** Data supplied **
-- Opening Marker --

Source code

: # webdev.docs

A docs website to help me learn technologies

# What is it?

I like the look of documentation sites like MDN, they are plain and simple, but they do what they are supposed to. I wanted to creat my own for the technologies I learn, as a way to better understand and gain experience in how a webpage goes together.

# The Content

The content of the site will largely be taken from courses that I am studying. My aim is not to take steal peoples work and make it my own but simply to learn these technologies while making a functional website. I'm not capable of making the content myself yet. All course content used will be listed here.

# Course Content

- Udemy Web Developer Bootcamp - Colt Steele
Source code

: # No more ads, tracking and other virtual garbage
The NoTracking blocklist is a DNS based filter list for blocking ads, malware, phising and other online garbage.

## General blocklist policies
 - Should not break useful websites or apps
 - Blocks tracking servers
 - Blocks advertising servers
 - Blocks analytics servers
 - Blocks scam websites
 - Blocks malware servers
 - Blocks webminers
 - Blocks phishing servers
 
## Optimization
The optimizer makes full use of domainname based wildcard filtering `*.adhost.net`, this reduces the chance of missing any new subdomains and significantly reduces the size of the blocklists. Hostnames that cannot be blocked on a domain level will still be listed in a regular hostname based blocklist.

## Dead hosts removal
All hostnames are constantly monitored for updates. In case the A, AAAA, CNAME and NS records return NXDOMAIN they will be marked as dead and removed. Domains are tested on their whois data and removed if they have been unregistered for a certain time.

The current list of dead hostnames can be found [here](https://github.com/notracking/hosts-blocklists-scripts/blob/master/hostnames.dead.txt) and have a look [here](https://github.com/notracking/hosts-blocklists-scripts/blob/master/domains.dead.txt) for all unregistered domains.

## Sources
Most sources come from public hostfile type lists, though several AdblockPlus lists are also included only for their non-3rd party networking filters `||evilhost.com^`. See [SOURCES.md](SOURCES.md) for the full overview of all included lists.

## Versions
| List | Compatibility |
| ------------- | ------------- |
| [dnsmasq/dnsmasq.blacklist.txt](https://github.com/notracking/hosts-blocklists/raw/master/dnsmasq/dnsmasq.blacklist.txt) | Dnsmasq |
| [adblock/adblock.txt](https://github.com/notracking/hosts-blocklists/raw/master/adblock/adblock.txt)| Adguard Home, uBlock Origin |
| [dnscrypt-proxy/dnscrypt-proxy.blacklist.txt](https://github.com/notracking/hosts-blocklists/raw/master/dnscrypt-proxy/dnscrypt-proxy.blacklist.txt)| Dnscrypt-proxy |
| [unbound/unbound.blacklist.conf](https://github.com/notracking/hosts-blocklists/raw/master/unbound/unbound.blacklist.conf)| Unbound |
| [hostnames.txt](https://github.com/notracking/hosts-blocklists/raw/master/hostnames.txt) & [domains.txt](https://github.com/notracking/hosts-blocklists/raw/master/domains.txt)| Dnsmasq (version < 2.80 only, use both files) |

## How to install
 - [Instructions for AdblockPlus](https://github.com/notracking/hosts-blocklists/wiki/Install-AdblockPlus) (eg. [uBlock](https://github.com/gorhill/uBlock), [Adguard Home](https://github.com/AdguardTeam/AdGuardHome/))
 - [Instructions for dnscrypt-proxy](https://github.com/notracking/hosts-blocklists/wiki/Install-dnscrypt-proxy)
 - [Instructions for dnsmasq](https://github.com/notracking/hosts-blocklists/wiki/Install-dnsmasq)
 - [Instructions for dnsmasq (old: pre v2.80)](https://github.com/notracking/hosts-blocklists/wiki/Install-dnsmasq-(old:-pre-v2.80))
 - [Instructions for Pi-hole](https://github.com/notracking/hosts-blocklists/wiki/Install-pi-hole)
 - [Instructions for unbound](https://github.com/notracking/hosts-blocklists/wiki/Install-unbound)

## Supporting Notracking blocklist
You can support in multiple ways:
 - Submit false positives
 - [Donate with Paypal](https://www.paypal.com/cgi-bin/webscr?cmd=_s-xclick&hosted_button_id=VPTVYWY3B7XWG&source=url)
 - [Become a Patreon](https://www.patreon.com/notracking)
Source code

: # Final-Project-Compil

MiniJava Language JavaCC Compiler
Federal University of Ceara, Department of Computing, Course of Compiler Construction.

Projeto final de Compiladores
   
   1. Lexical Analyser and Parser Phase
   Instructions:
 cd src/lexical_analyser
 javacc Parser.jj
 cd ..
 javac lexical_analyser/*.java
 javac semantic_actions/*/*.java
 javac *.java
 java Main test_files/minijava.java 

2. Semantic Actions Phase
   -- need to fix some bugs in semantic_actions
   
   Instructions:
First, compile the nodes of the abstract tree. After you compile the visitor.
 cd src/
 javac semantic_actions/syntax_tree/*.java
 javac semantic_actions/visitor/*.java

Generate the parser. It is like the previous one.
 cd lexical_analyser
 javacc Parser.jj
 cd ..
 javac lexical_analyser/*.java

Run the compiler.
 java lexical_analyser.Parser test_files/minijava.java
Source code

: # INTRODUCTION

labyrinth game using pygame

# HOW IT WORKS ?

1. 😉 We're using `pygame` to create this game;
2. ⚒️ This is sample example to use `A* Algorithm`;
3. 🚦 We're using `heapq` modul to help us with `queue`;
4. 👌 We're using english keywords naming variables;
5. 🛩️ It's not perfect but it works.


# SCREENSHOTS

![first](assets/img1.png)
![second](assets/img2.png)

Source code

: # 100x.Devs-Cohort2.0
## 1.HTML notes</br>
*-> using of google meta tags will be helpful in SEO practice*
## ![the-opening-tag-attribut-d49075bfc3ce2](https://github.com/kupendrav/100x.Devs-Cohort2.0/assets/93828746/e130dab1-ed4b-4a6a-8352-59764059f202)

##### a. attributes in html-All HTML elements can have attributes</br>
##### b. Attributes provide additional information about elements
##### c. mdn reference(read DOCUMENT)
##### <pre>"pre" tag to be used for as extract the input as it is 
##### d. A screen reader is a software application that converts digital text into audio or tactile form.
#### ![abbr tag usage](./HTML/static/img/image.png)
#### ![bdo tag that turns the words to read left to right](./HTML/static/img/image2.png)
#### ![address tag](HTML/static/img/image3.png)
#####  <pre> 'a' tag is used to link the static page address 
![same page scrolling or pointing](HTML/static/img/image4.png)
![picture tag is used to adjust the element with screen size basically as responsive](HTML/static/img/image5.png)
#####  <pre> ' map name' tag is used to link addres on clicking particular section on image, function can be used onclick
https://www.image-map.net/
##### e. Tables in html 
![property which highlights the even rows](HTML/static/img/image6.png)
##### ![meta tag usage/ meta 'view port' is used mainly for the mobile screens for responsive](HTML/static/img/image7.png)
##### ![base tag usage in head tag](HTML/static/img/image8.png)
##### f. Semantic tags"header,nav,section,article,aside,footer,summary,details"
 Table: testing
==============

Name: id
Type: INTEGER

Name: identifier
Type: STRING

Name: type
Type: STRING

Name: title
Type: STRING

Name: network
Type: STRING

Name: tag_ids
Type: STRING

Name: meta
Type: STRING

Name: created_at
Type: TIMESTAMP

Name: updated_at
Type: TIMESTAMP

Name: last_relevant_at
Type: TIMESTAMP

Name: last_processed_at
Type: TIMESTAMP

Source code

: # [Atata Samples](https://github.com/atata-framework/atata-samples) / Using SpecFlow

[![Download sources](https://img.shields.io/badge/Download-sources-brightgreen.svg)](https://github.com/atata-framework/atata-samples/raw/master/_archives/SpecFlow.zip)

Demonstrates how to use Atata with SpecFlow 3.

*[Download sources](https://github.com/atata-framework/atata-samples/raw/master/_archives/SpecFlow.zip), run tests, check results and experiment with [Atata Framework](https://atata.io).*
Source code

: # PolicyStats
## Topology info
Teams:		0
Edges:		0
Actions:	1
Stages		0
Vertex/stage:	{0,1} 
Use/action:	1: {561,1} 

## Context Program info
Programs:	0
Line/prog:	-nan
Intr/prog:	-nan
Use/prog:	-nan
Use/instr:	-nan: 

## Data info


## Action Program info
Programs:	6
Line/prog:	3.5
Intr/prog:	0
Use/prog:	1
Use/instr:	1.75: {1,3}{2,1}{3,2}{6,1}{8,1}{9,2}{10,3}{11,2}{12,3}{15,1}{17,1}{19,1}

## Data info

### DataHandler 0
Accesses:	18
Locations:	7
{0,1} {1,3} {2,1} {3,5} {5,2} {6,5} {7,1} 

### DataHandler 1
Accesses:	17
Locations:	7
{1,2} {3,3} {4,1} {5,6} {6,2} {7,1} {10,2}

-- Closing Marker --

** Assignment **
Lay out the lines from the one containing "Name: title" through the end of the material as a Markdown table with the columns "Row" and "Line", skipping blank lines.

** Expected answer **
| Row | Line |
|---|---|
| 1 | Name: title |
| 2 | Type: STRING |
| 3 | Name: network |
| 4 | Type: STRING |
| 5 | Name: tag_ids |
| 6 | Type: STRING |
| 7 | Name: meta |
| 8 | Type: STRING |
| 9 | Name: created_at |
| 10 | Type: TIMESTAMP |
| 11 | Name: updated_at |
| 12 | Type: TIMESTAMP |
| 13 | Name: last_relevant_at |
| 14 | Type: TIMESTAMP |
| 15 | Name: last_processed_at |
| 16 | Type: TIMESTAMP |
| 17 | Source code |
| 18 | : # [Atata Samples](https://github.com/atata-framework/atata-samples) / Using SpecFlow |
| 19 | [![Download sources](https://img.shields.io/badge/Download-sources-brightgreen.svg)](https://github.com/atata-framework/atata-samples/raw/master/_archives/SpecFlow.zip) |
| 20 | Demonstrates how to use Atata with SpecFlow 3. |
| 21 | *[Download sources](https://github.com/atata-framework/atata-samples/raw/master/_archives/SpecFlow.zip), run tests, check results and experiment with [Atata Framework](https://atata.io).* |
| 22 | Source code |
| 23 | : # PolicyStats |
| 24 | ## Topology info |
| 25 | Teams:		0 |
| 26 | Edges:		0 |
| 27 | Actions:	1 |
| 28 | Stages		0 |
| 29 | Vertex/stage:	{0,1}  |
| 30 | Use/action:	1: {561,1}  |
| 31 | ## Context Program info |
| 32 | Programs:	0 |
| 33 | Line/prog:	-nan |
| 34 | Intr/prog:	-nan |
| 35 | Use/prog:	-nan |
| 36 | Use/instr:	-nan:  |
| 37 | ## Data info |
| 38 | ## Action Program info |
| 39 | Programs:	6 |
| 40 | Line/prog:	3.5 |
| 41 | Intr/prog:	0 |
| 42 | Use/prog:	1 |
| 43 | Use/instr:	1.75: {1,3}{2,1}{3,2}{6,1}{8,1}{9,2}{10,3}{11,2}{12,3}{15,1}{17,1}{19,1} |
| 44 | ## Data info |
| 45 | ### DataHandler 0 |
| 46 | Accesses:	18 |
| 47 | Locations:	7 |
| 48 | {0,1} {1,3} {2,1} {3,5} {5,2} {6,5} {7,1}  |
| 49 | ### DataHandler 1 |
| 50 | Accesses:	17 |
| 51 | Locations:	7 |
| 52 | {1,2} {3,3} {4,1} {5,6} {6,2} {7,1} {10,2} |